[SUPPLIED TEXT — start]

What Is Happening Here?

The key constraint interactions are:

  1. Column sizing — When we create the Column with NewColumn, its Width and Height are automatically constraint-computed from its children. The .vgo programs column_height.vgo and column_width.vgo discover children via findVisibleChildren and sum/max their dimensions.

  2. Child positioning — The Column’s Draw method imperatively sets each child’s X and Y value attributes as it lays them out top-to-bottom. This is what makes lh.Y.Get() return different values for each label.

  3. Dynamic text — Each label’s TextFunc closure calls lh.Y.Get() on its own layout. Since Y is a value attribute updated by the Column during drawing, the label always shows its current vertical position.

  4. Custom constraint — The sibling label’s Height is not a plain value. It is a constraint computed by our average_y.vgo program: (beta.Y + gamma.Y) / 2. Because it depends on Y positions set during draw, the sibling’s height changes when the window moves.

  5. Row sizing — The Row’s Width and Height are also constraints. Its width sums the Column’s width plus the sibling’s width plus spacing; its height takes the maximum.

  6. AppWindow sizing — The AppWindow is a Decorator. Its Width and Height constraints wrap the Row’s dimensions plus decoration insets (shadow margin + title bar + padding). Everything sizes from the inside out.

[SUPPLIED TEXT — finish]

_TASK INSTRUCTIONS:_
Please reproduce the layout constraints passage word for word, beginning at "What Is Happening" and stopping after "sum/max their dimensions.".

[INFORMATION GIVEN — start]

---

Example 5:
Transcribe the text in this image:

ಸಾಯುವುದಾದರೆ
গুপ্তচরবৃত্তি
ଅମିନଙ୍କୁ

[INFORMATION GIVEN — finish]

_YOUR SOLUTION:_
What Is Happening Here?

The key constraint interactions are:

  1. Column sizing — When we create the Column with NewColumn, its Width and Height are automatically constraint-computed from its children. The .vgo programs column_height.vgo and column_width.vgo discover children via findVisibleChildren and sum/max their dimensions.